======== DATA TO EXAMINE ========

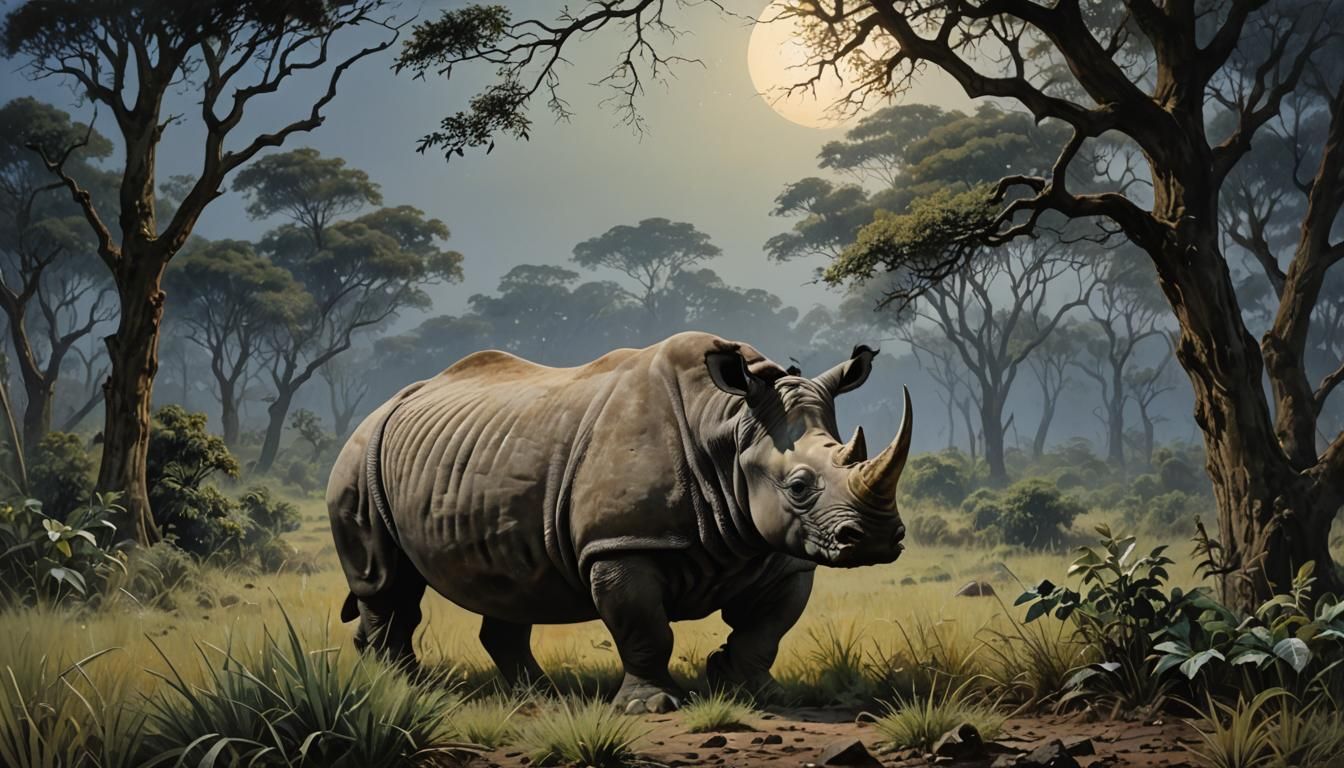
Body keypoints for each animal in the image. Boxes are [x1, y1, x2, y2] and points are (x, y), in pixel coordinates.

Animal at [328, 332, 910, 712]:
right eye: (798, 487)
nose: (878, 539)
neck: (728, 429)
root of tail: (385, 404)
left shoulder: (773, 549)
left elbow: (768, 626)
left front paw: (748, 687)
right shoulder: (619, 543)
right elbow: (644, 626)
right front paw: (652, 706)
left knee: (508, 588)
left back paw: (535, 695)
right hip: (359, 457)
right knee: (387, 583)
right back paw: (403, 688)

========

▸ **INSTRUCTIONS TO FOLLOW**: Please copy out each line of the data in which the word "left" occurs.

▸ **RESPONSE FOR THIS EXERCISE**:
left shoulder: (773, 549)
left elbow: (768, 626)
left front paw: (748, 687)
left knee: (508, 588)
left back paw: (535, 695)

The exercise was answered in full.